▸ DOCUMENT TEXT
== Segment start ==

Monday, March 13, 2006

The Test.

Once upon a time, there was… me. Furthermore, I really, really hated math. Every one in my school knew this, and they made fun of me for this. “Anti-math man,” they would yell. “What’s the square root of 25? Ha-ha! Every one knows you don’t know!” This kept going endlessly on and on until the year was nearing its end. That’s when I decided to prove them wrong. I borrowed a math textbook from my math teacher, Mrs. Flynn, and decided to study for the upcoming test. I read the book from cover to cover, bored out of my wits, but still pressing on, determined to pass. I reviewed many of the things more than five times. I reviewed the simple addition, along with the torturous equations and inequalities. The vast formulas and the humiliating square roots. I was sure I was going to pass. It was going to be easy, I thought.

== Segment end ==

▸ DATASET SECTION
== Segment start ==

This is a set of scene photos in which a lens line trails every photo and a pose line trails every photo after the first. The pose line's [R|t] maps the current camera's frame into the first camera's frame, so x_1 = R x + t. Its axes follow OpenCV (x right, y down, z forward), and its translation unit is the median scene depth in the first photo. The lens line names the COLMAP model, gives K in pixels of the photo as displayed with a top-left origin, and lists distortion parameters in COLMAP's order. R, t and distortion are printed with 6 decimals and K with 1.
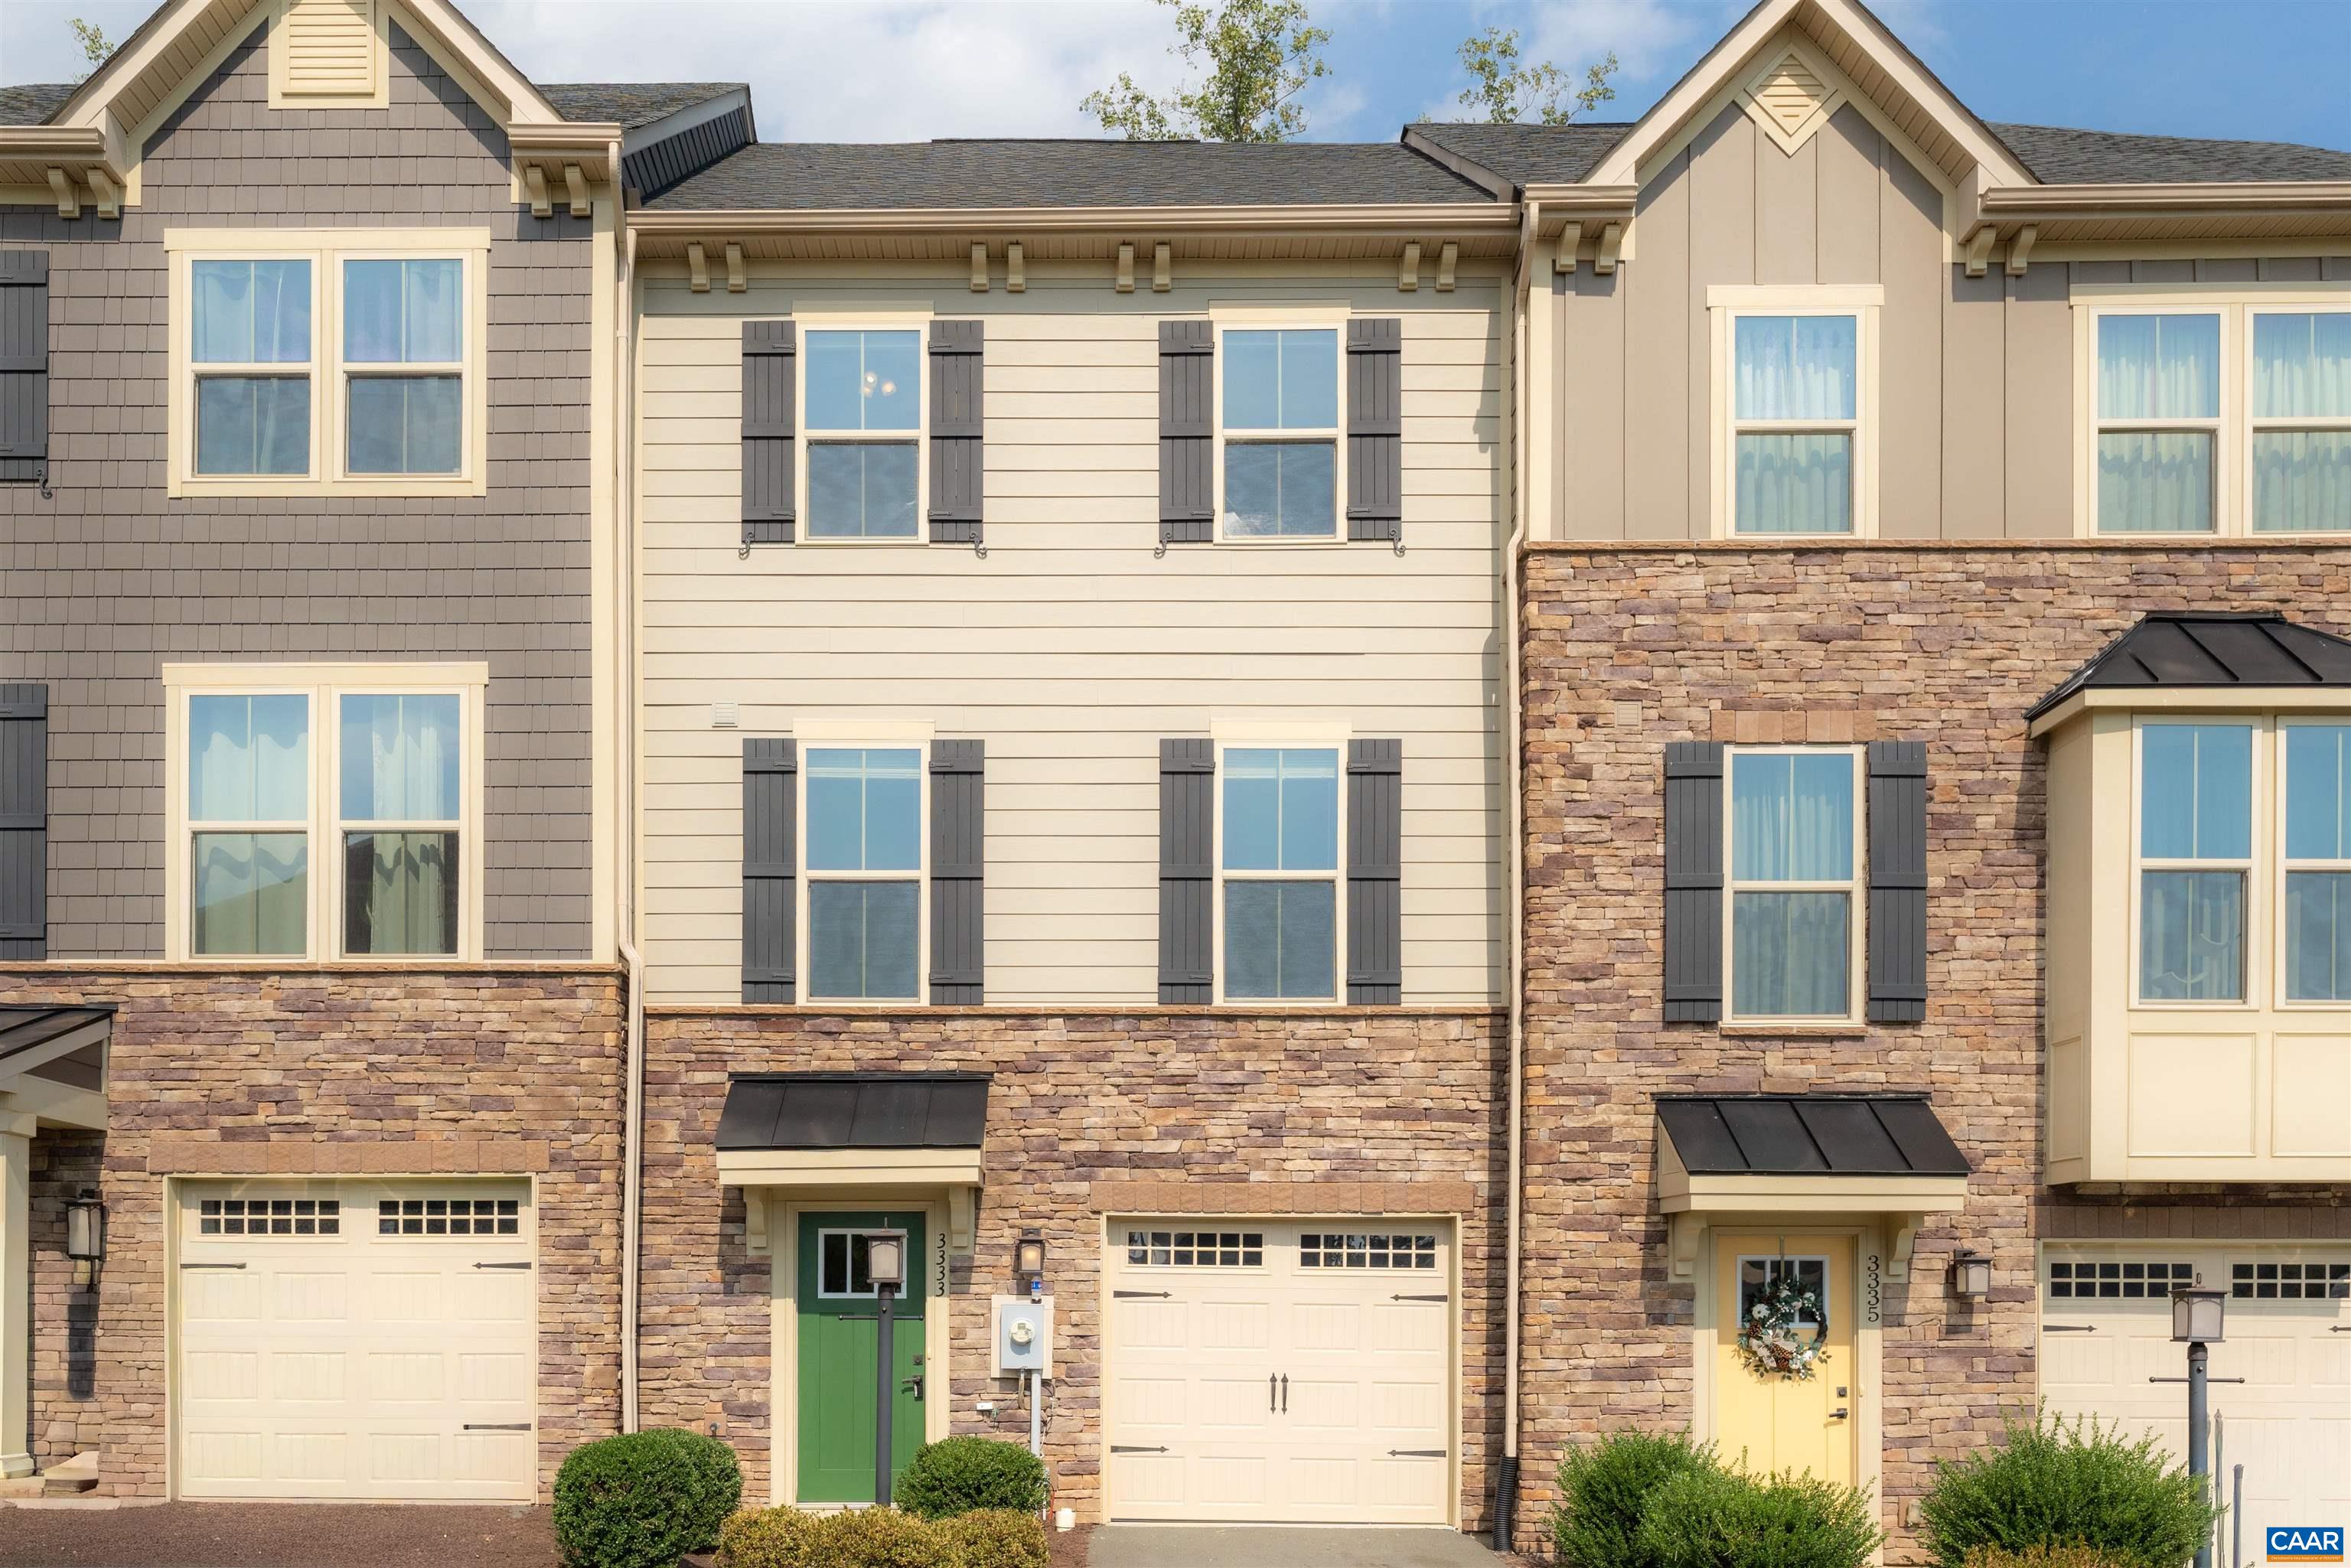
lens RADIAL K [[1636.0, 0, 1175.5], [0, 1636.0, 784.0], [0, 0, 1]] dist [-0.000076, -0.000313]
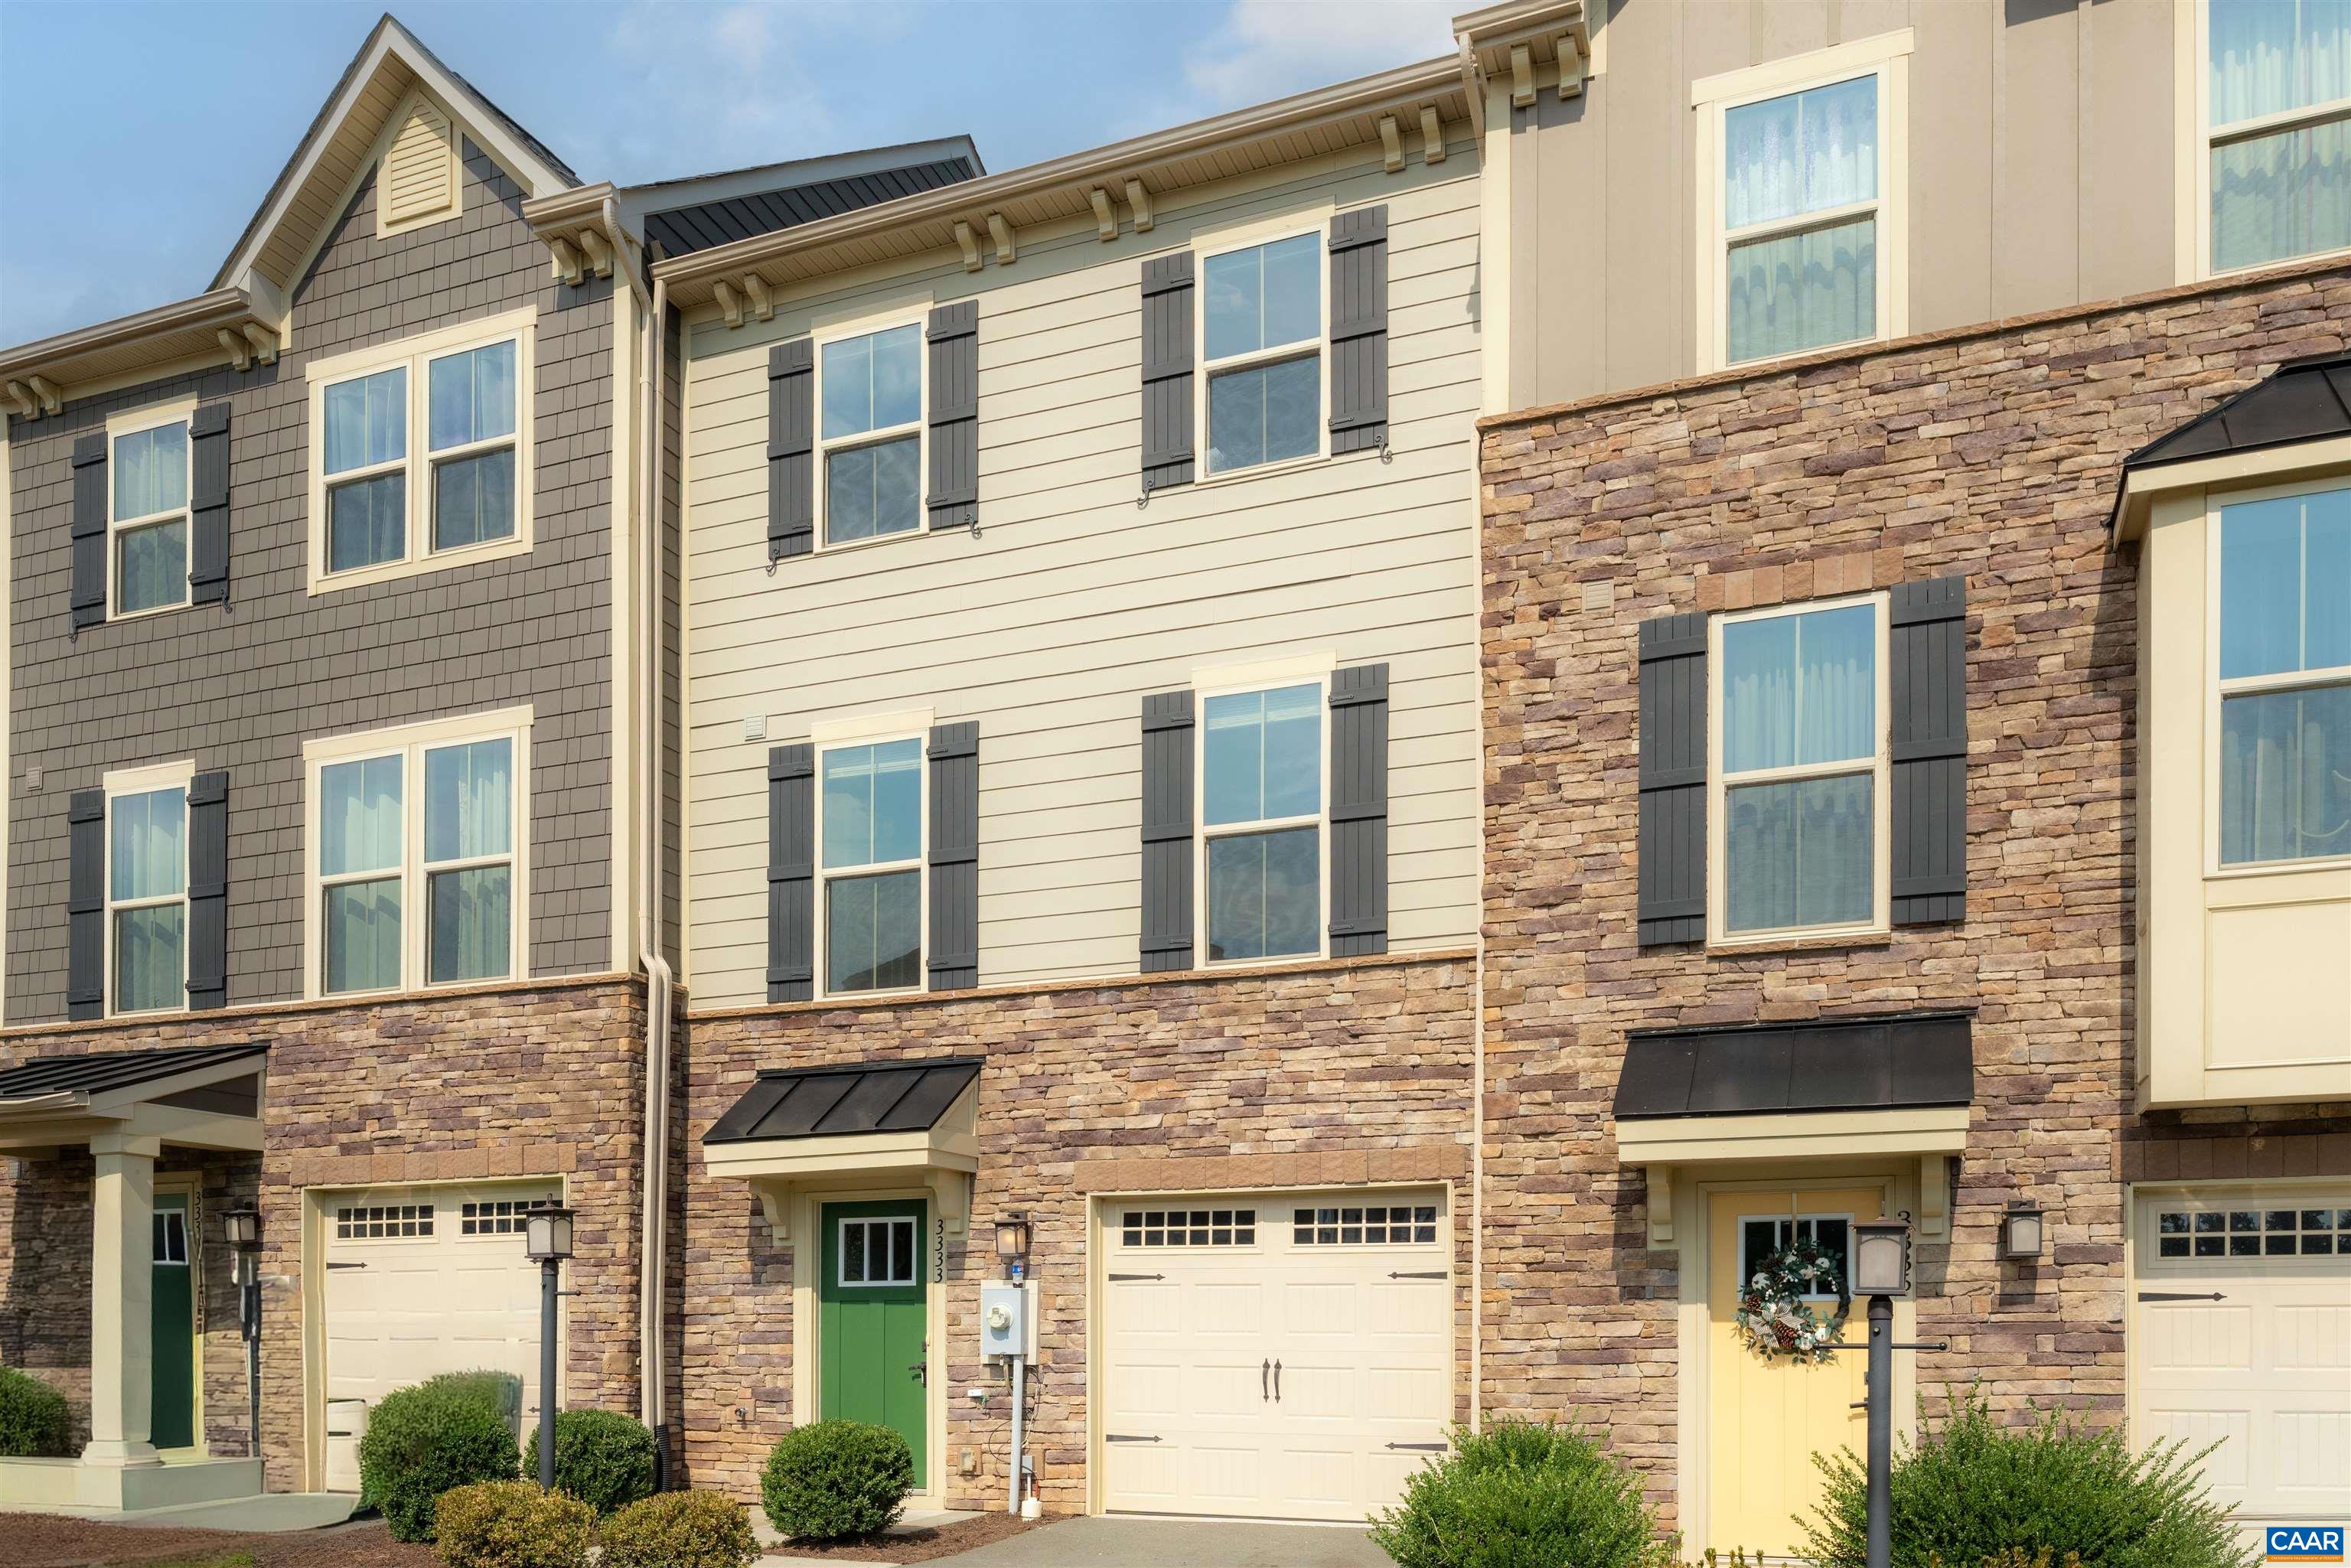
lens RADIAL K [[1616.7, 0, 1175.9], [0, 1616.7, 827.7], [0, 0, 1]] dist [-0.000459, 0.000764]
pose [[0.947106, -0.102358, -0.304159, 0.315358], [0.107717, 0.994181, 0.000843, 0.054243], [0.302303, -0.033562, 0.952621, 0.121498]]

== Segment end ==

▸ QUESTIONS
1. In the story "The Test," who lent the narrator the math textbook?
2. Continue the story "The Test" from its last sentence.

▸ ANSWERS TO THE EXERCISES
1. Mrs. Flynn, the narrator's math teacher, lent the textbook.

2.
The day of the test finally arrived. The test wasn’t a biggie, but it’d prove everyone wrong. I walked up to Mrs. Flynn, who you might call the oddest math teacher, if not person, in the world. She whirled around to enclose me in her penetrating gaze, and spoke, in a high, fairy-like voice:

“Who are you, and what is your business here, outlander?”

“I’m me, and I’d like to do that ‘magical fairyland’ test of yours.” I declared, trying to make a joke.

“Your request shall be arranged, o learned one,” she replied, rolling the r in arrange as loudly as possible.

She then handed me the paper as a servant would hand the queen a diamond necklace. I found a seat and began filling out the answers. “Show your work,” it said. I’ll show them work! They’ll see! I tackled the test one problem at a time, writing as much as possible, to prove them my abilities.

“We must speak at once” she called me to the office the next day. I instantly knew this was going to be about my good grade on the test. “My friend,” she said, almost whispering, “this will not do.” She then showed me the graded test that I worked so hard on. I had gotten 37% correct. I wanted to spit and stomp. This paper was probably going to get into the wrong person’s hands in the end, I knew. I would be pelted with insults until the rest of my life. I had studied so hard! But what was missing?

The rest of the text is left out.